(Data shown)

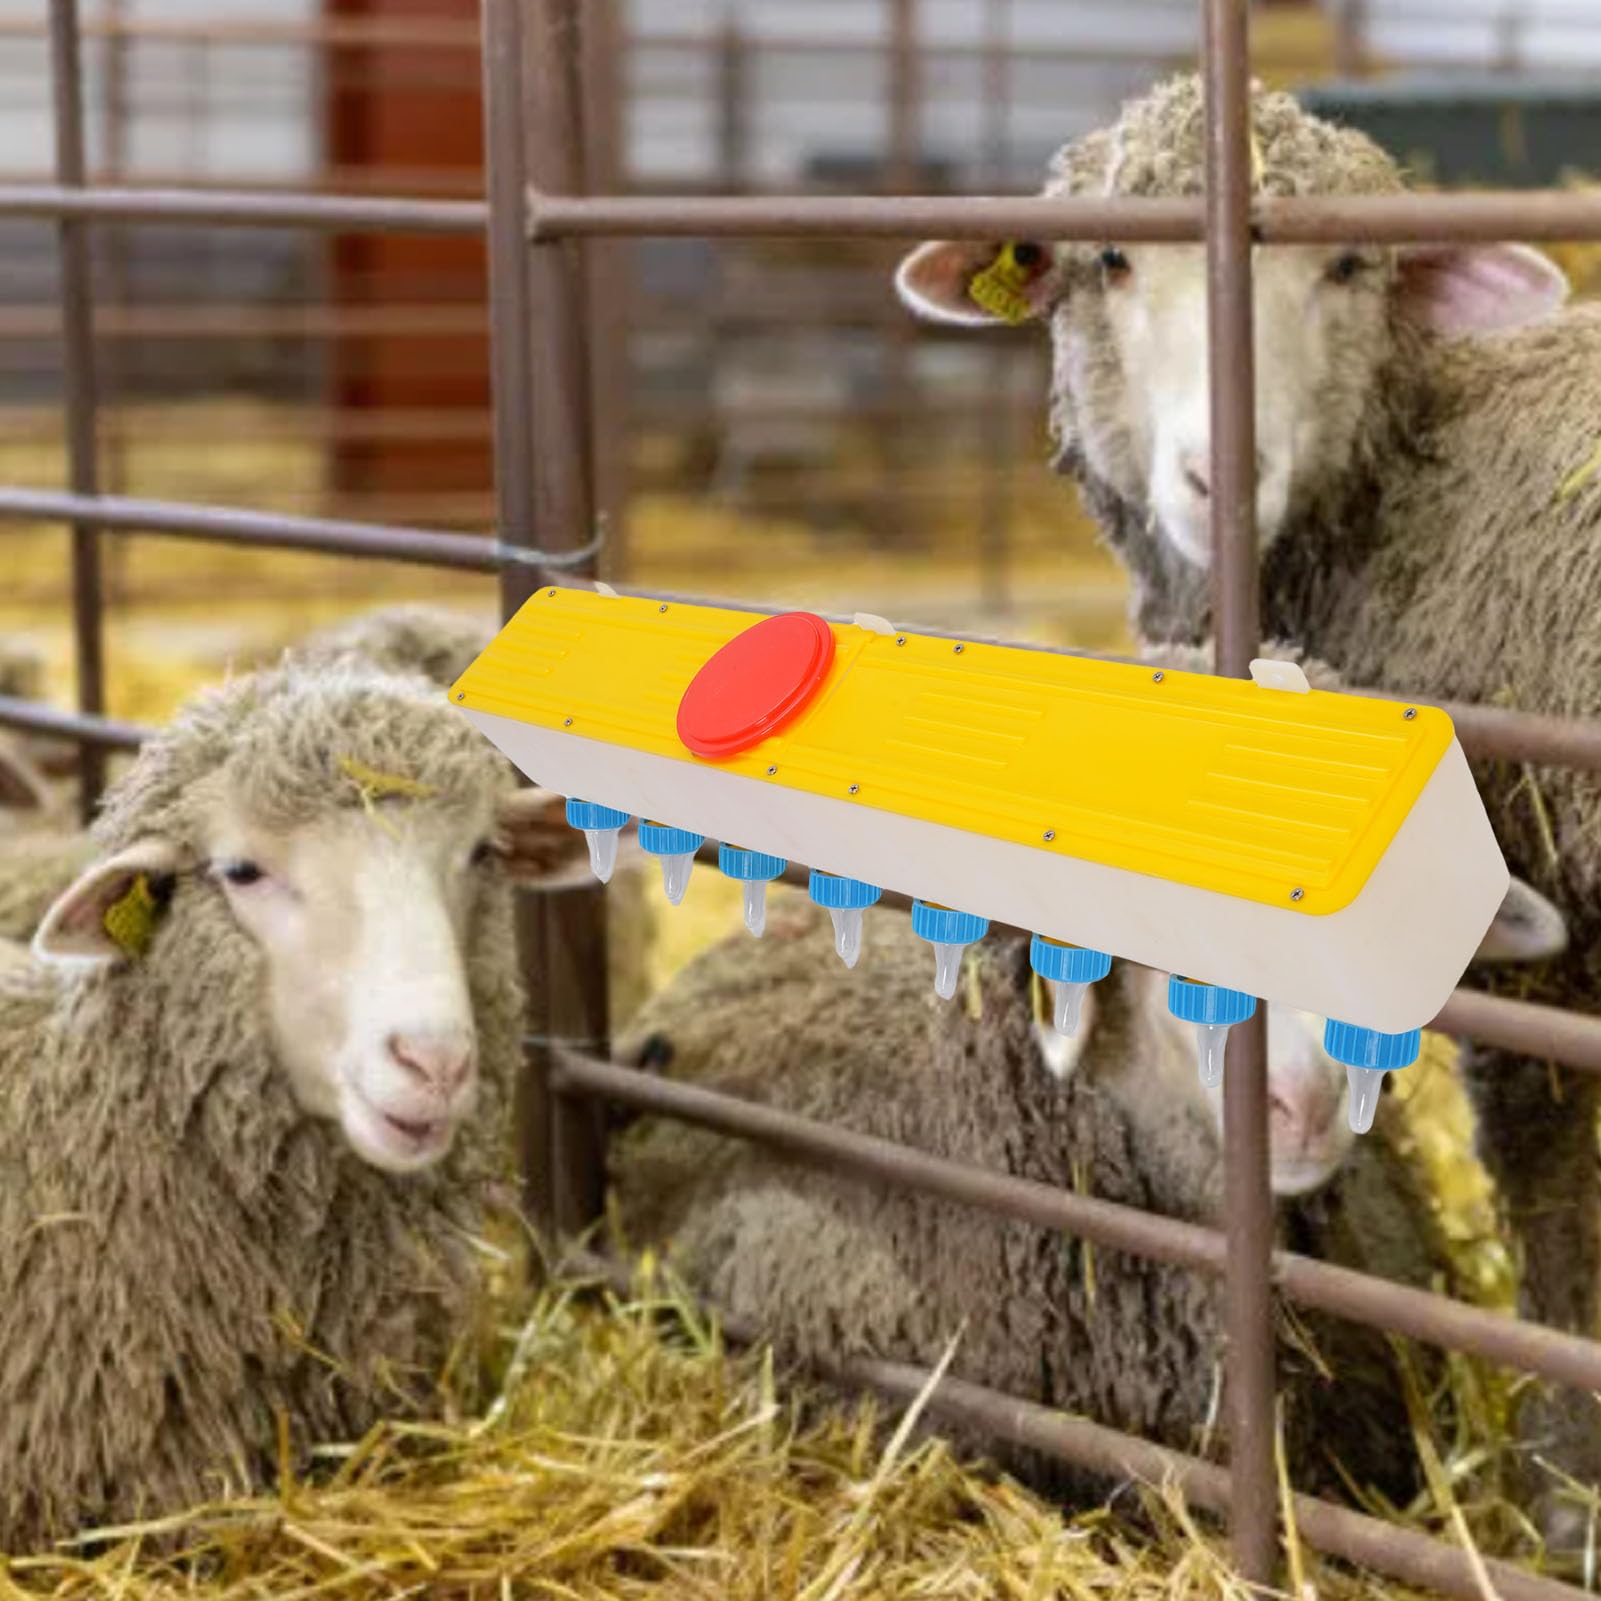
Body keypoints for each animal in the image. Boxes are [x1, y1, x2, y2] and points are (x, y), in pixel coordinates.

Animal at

(End Data shown)
(Data shown)

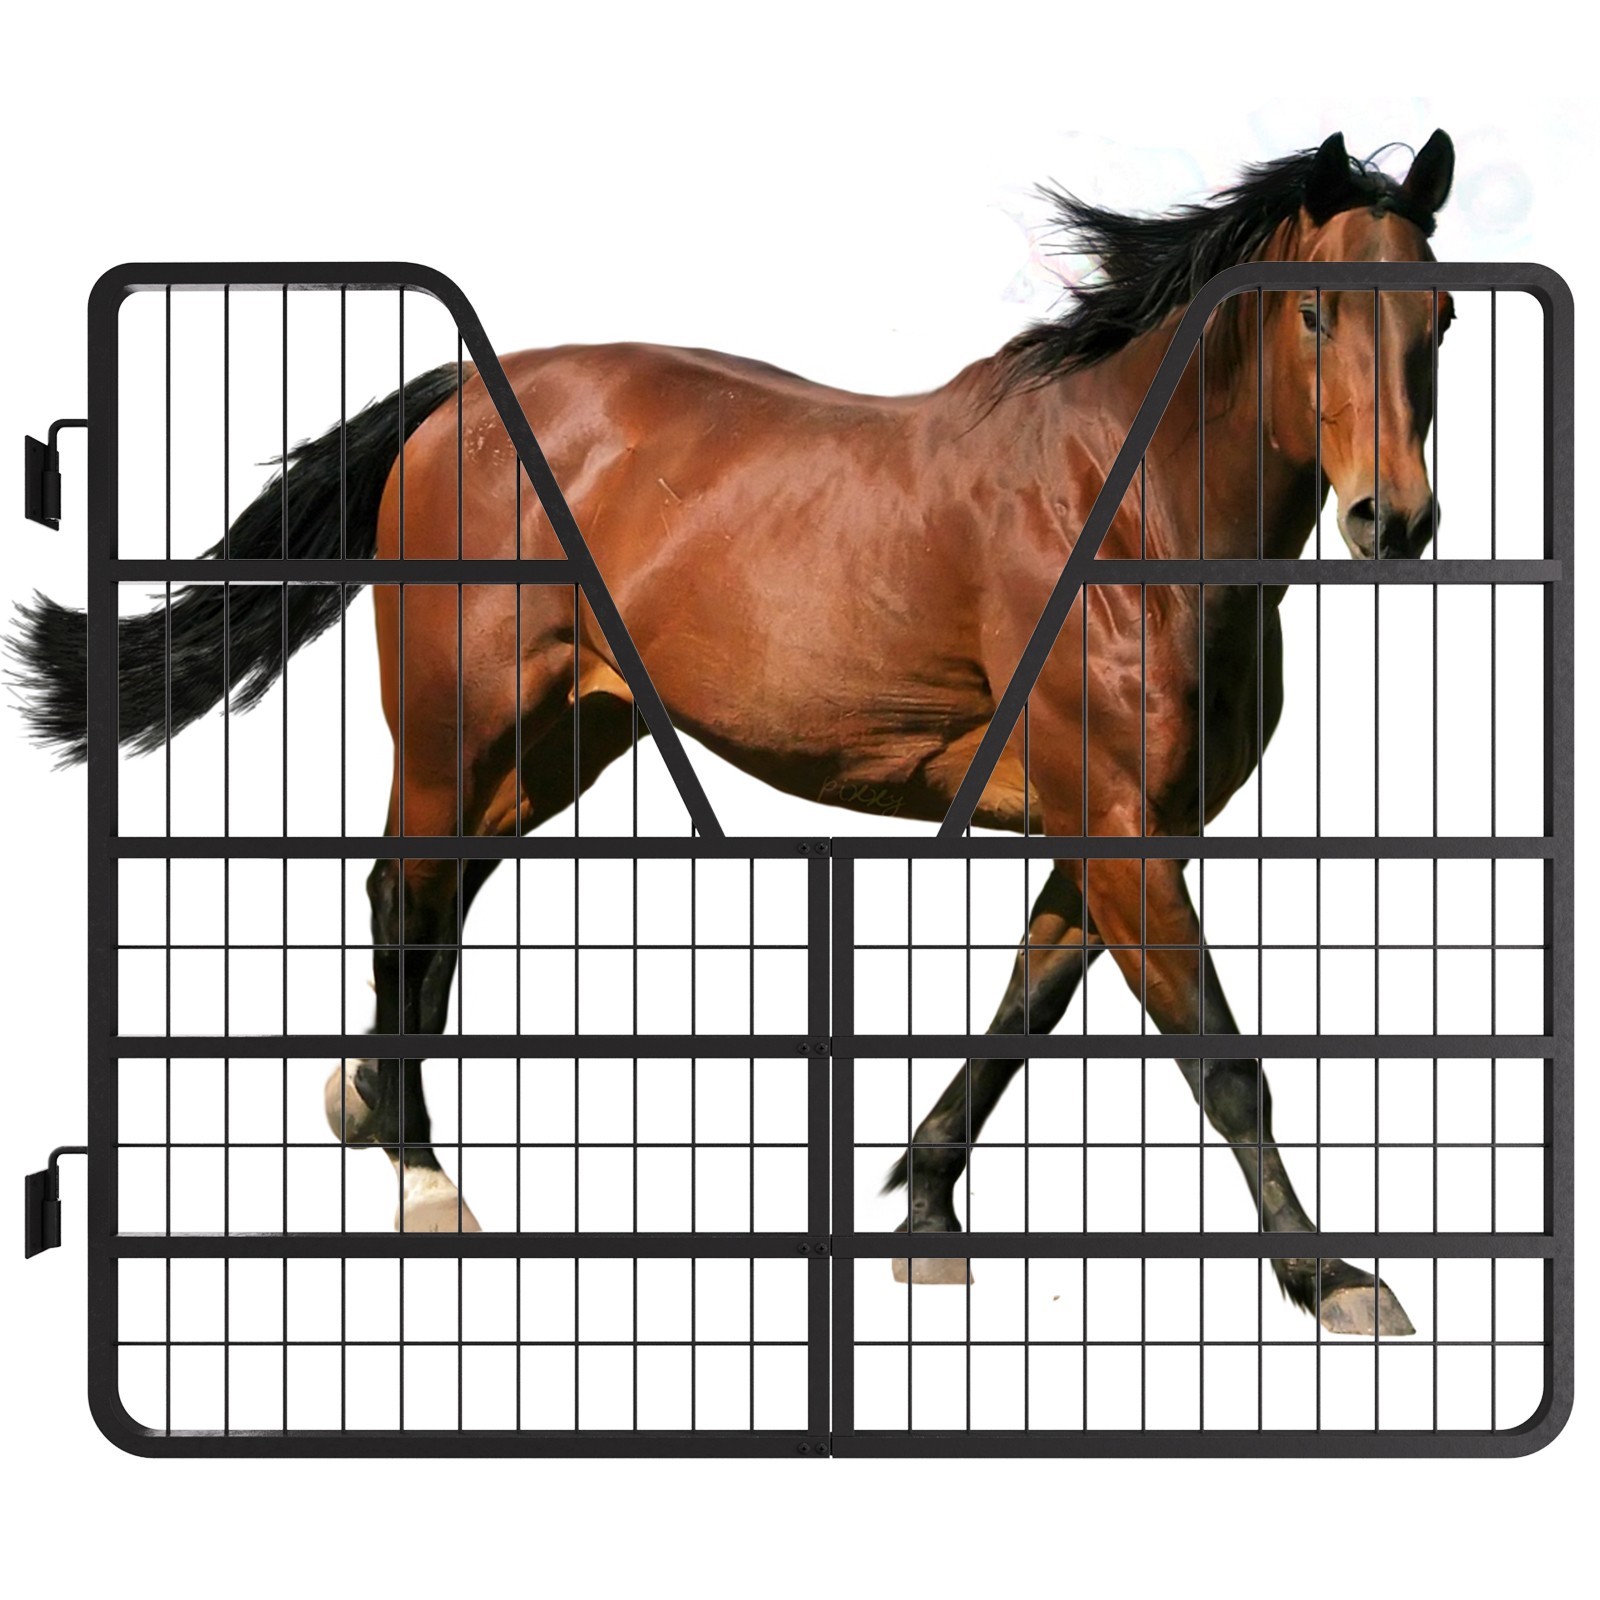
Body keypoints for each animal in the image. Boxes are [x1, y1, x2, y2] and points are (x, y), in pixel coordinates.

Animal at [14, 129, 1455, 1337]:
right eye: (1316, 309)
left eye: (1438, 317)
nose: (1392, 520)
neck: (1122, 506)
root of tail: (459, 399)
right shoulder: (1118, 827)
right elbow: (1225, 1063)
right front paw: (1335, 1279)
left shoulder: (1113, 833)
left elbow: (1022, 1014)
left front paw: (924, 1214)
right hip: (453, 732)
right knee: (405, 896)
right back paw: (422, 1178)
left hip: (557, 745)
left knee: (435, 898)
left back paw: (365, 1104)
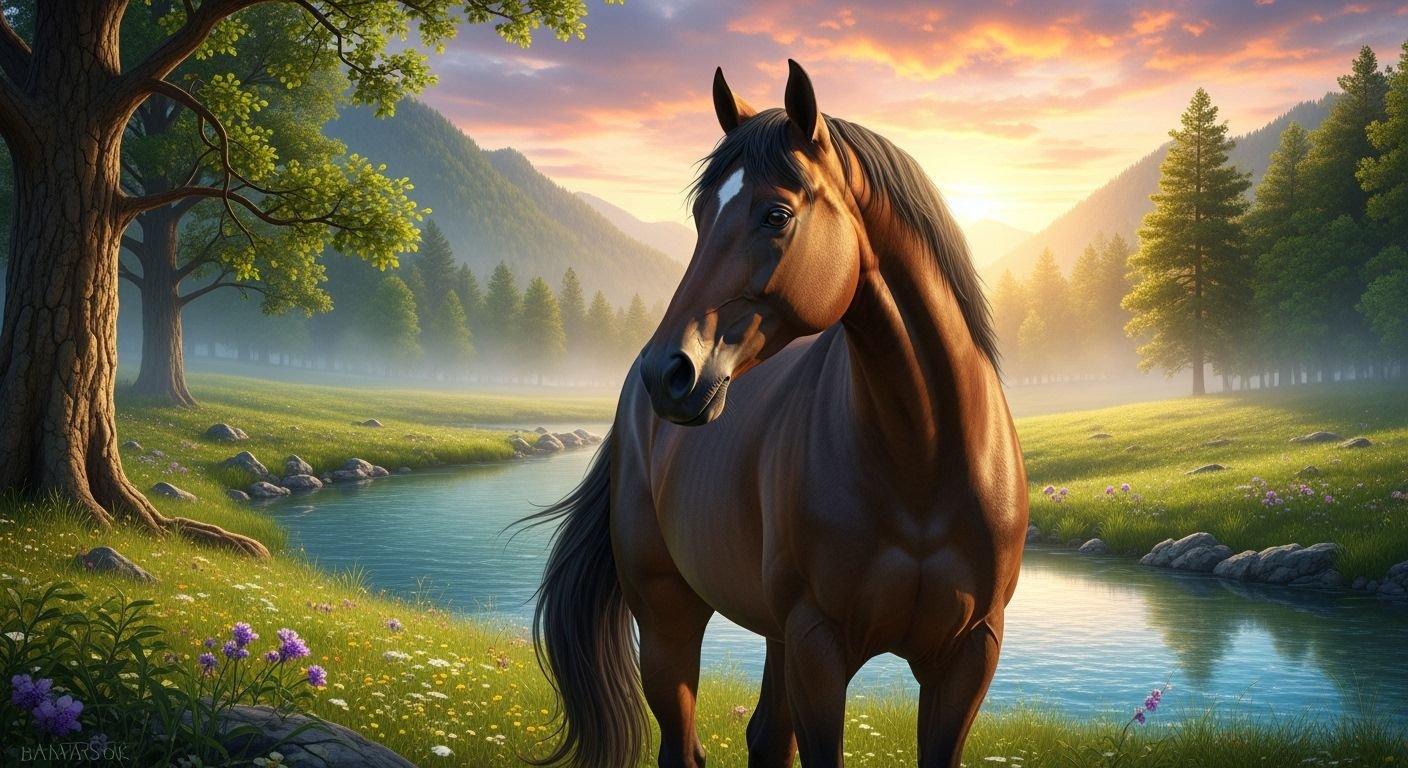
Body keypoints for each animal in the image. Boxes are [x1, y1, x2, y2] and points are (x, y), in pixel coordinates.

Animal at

(End Data shown)
(Data shown)

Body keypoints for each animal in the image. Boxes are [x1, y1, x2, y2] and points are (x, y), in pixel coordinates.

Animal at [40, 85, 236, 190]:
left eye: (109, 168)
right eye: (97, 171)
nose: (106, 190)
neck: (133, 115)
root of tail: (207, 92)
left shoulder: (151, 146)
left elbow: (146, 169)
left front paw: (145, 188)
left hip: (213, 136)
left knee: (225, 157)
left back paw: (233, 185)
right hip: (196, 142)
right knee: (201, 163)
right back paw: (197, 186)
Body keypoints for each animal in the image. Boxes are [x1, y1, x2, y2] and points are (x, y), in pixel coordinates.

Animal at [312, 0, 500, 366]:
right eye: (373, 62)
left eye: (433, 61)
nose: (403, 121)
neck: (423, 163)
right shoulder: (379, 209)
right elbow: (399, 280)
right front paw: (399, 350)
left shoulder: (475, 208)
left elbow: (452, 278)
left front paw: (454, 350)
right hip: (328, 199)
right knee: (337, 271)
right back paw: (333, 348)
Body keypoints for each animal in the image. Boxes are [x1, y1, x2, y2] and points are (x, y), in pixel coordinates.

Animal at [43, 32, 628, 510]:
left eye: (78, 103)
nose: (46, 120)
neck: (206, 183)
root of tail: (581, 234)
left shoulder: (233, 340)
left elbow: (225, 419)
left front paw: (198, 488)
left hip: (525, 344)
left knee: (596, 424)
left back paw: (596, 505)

(End Data shown)

Number of lines in the records above holding the word "root": state it and nothing else.

**Written answer**
3